▸ TASK TO CARRY OUT
Each record must be written out again exactly. Skip any picture it contains.
══════════
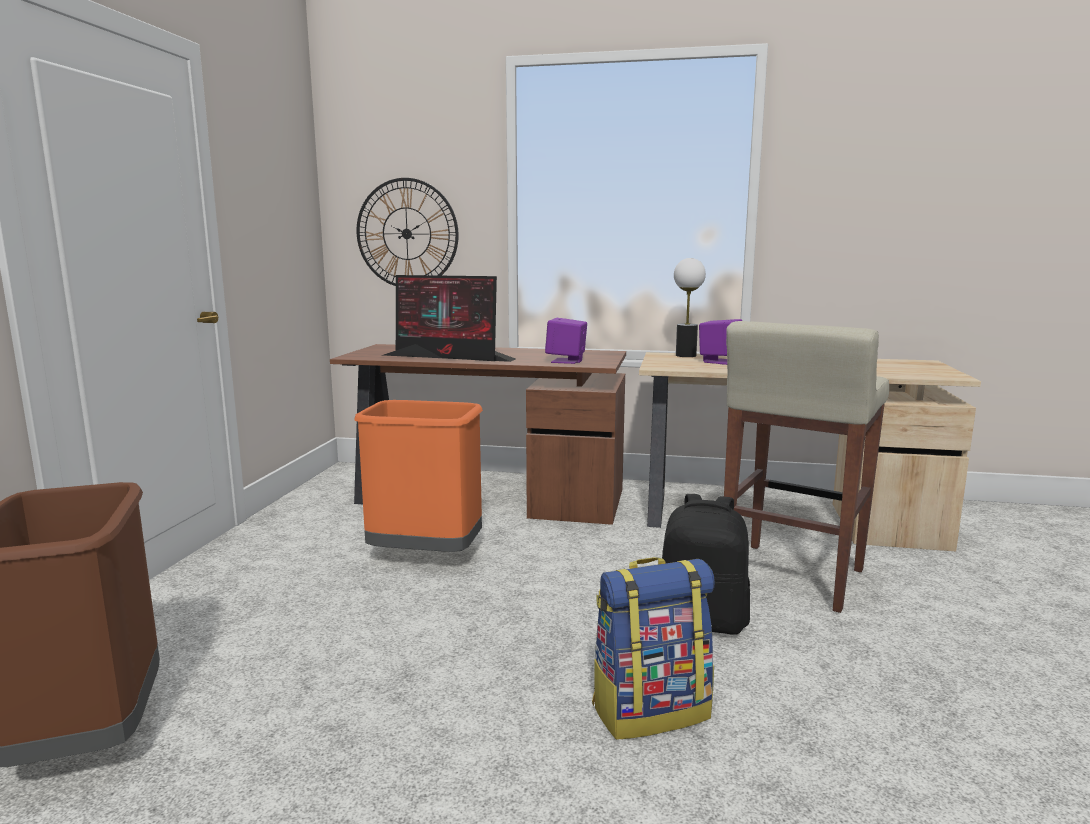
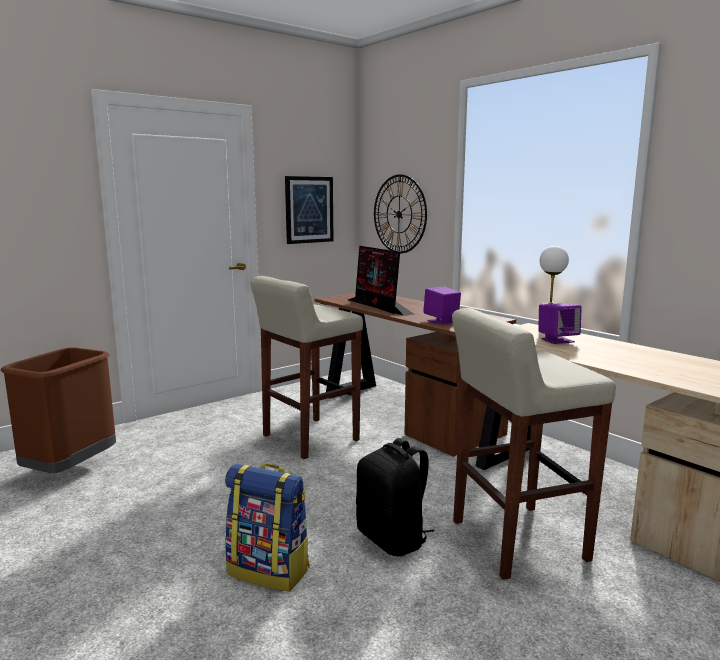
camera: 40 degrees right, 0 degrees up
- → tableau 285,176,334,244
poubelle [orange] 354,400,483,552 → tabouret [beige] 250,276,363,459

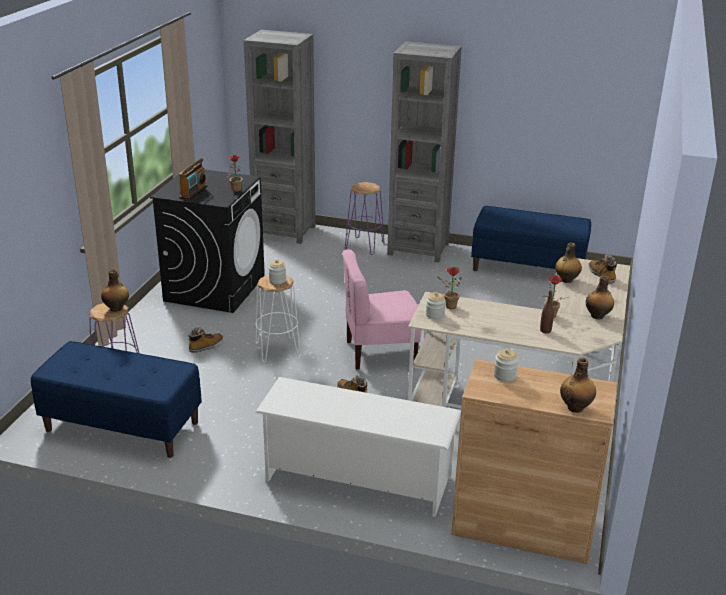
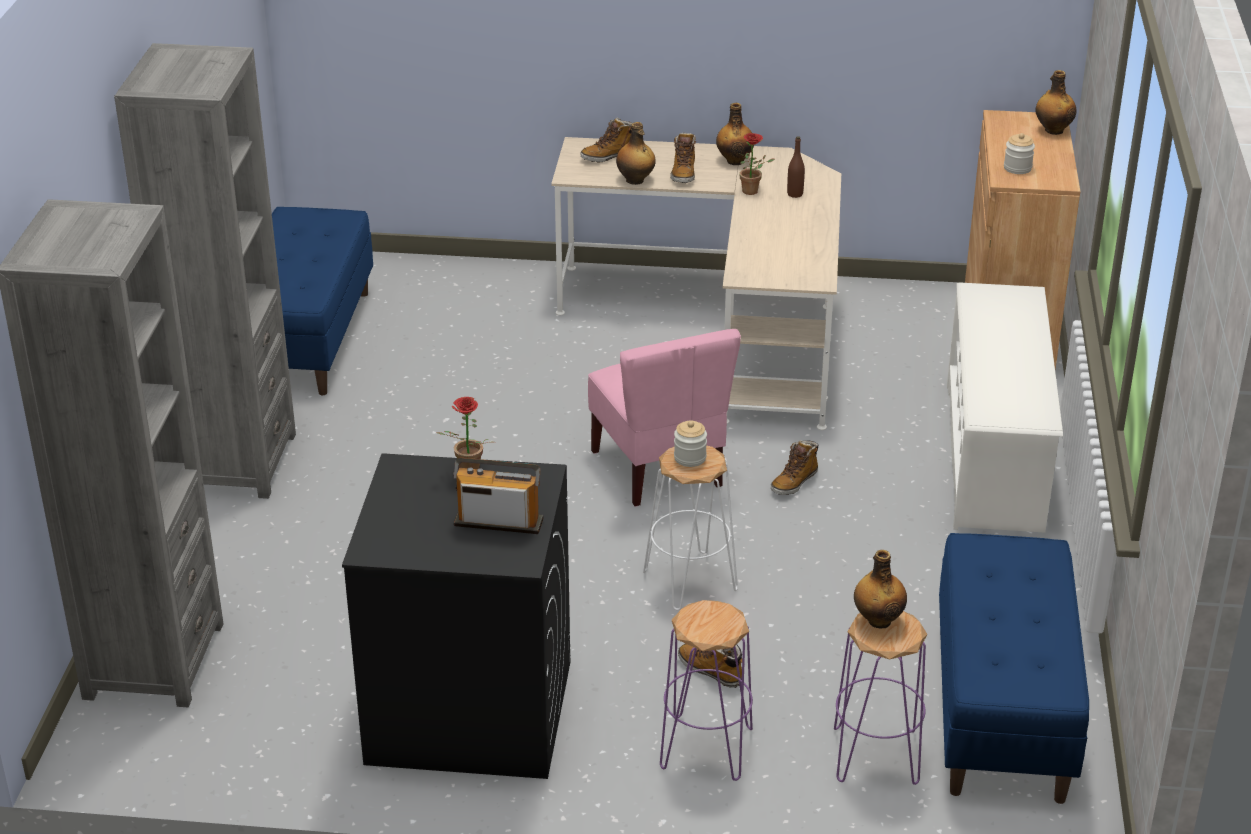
camera: 100 degrees left, 5 degrees up
bocal 426,292,446,319 → -
plante en pot 437,267,462,309 → -
- → botte 670,132,696,183
tabouret [violet] 345,182,384,255 → tabouret [violet] 660,600,753,781, shifted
══════════
▸ EXERCISE RESULT
camera: 40 degrees right, 0 degrees up
- → tableau 285,176,334,244
poubelle [orange] 354,400,483,552 → tabouret [beige] 250,276,363,459

camera: 100 degrees left, 5 degrees up
bocal 426,292,446,319 → -
plante en pot 437,267,462,309 → -
- → botte 670,132,696,183
tabouret [violet] 345,182,384,255 → tabouret [violet] 660,600,753,781, shifted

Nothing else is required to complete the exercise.